Stranger, by Rachel Manija Brown & Sherwood Smith (2014)

Ages 13-18
The StrangerPicture the wild west, in which a teenage boy is on the run from a bounty hunter after the valuable package he carries on his back. He escapes capture, but is mortally wounded. Luck intervenes in the form of a patrolling sheriff who lifts him effortlessly onto her back and races back to the walled town. On foot, dodging the carnivorous roses and deadly crystal shards along the way. In town, a doctor saves the teen’s life by warping time. Oh yeah, and it gets even better. This first in a series (The Change) can only be described as a genre-bending futuristic fantasy dystopia with a utopian twist. It offers the mindblowing and cool factor of Cowboys Vs Aliens but with much richer results. Los Anclas is located on the Pacific Ocean. A long-ago disaster caused civilization and technology to collapse, and a western frontier society has emerged. In Los Anclas (a bastardization of Los Angeles), a diverse community works collaboratively to raise food, defend their walls, and solve the technical challenges that put lives at risk. All sexual identities are accepted as normal, and ethnic diversity is celebrated.
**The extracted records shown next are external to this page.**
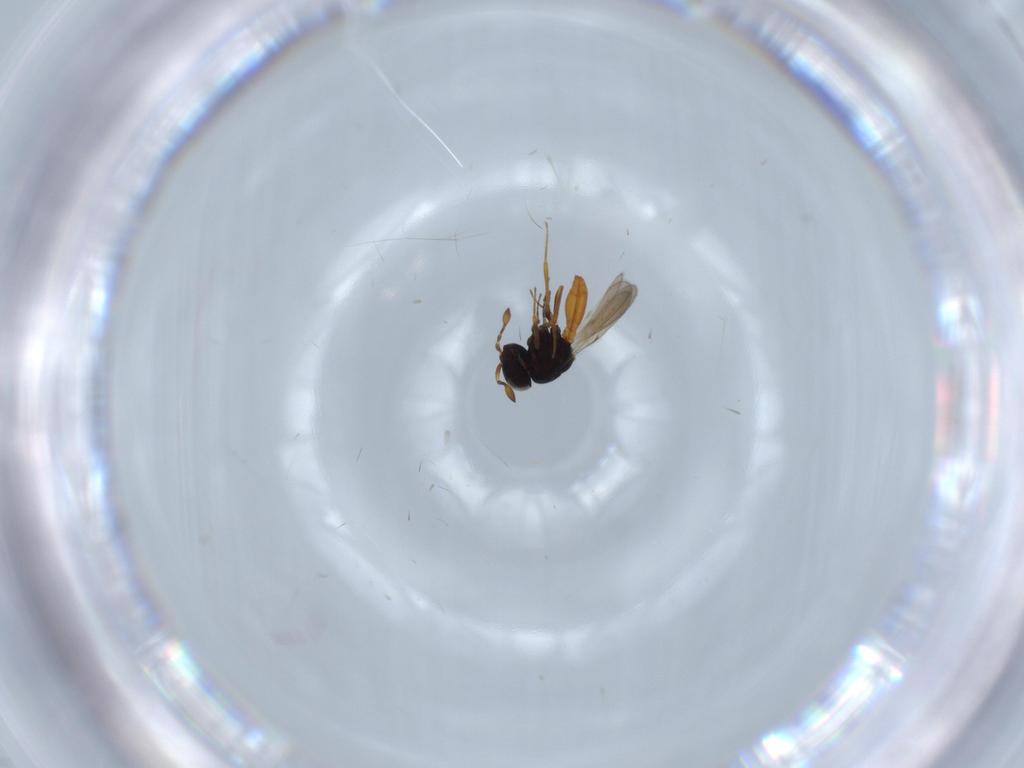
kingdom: Animalia
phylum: Arthropoda
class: Insecta
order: Hymenoptera
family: Scelionidae
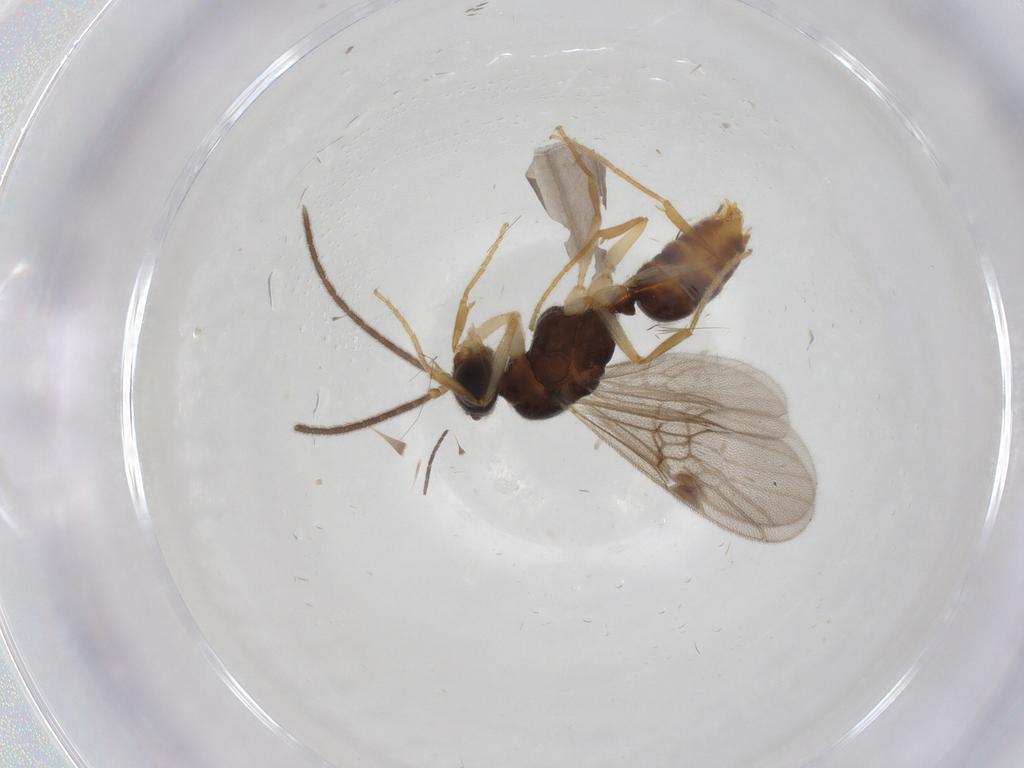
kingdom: Animalia
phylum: Arthropoda
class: Insecta
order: Hymenoptera
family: Formicidae
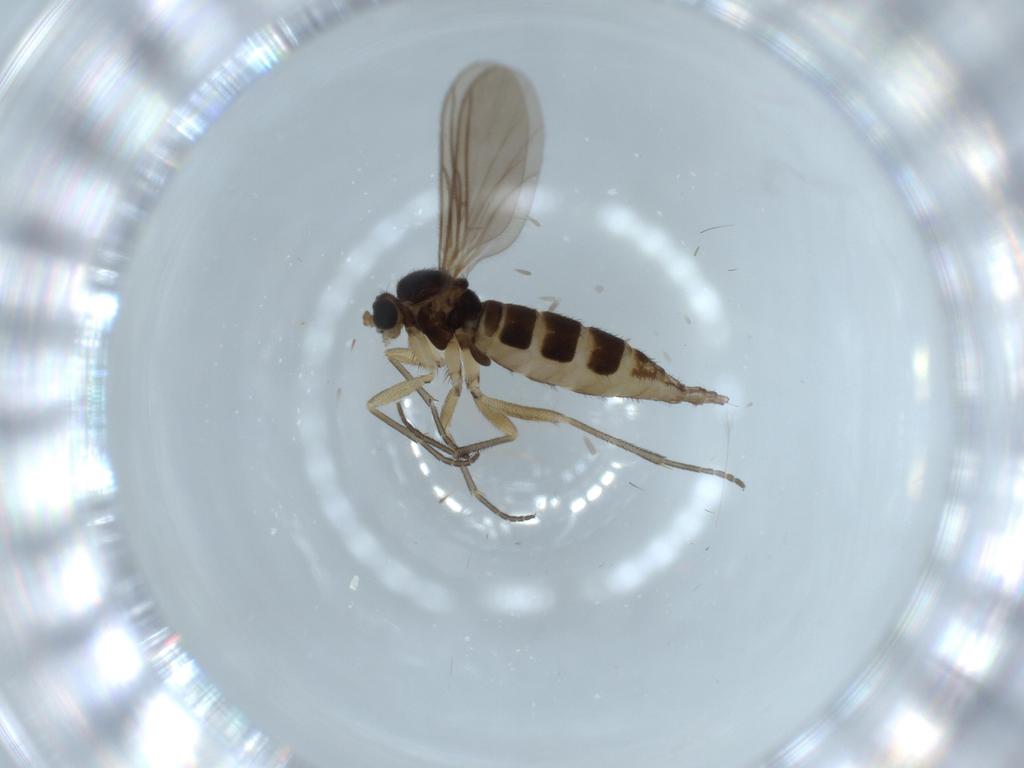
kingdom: Animalia
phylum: Arthropoda
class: Insecta
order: Diptera
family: Sciaridae
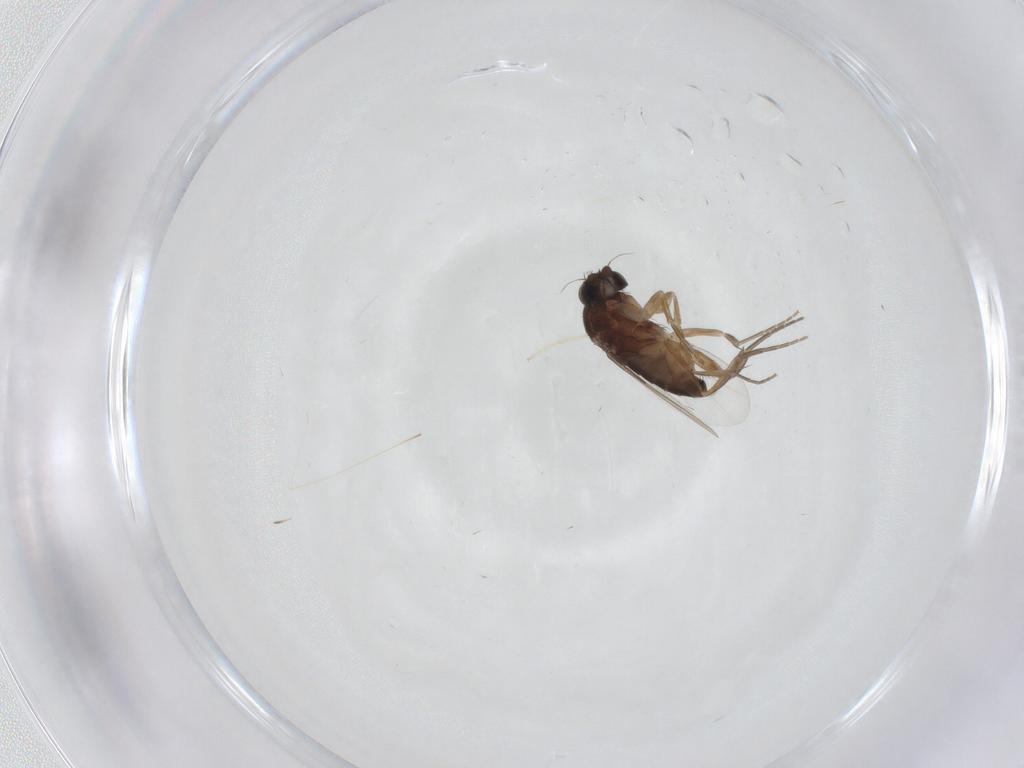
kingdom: Animalia
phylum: Arthropoda
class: Insecta
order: Diptera
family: Phoridae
But discrimination still exists, against those who have “changed” – a mutation connected to spikes in hormones that can result in telekinetic powers, strong protections, or physical changes such as feathers or claws. The novel is presented in multiple points of view, shifting between five teens, and slowly revealing important details. The plot itself is rather slow to develop, but it’s such an enjoyable exploration of this strange world that I didn’t mind at all. The two authors collaborate very well, with no awkward shifts in writing style that detract from the storytelling. The characters’ voices and motivations are distinctive enough to let you keep track of whose story is being told, always in third person. I thoroughly enjoyed this innovative story and its wow setting, peopled with characters who struggle with the same challenges and regrets we do. Highly recommended. While it’s aimed at teens, there’s a lot here for adults to enjoy as well.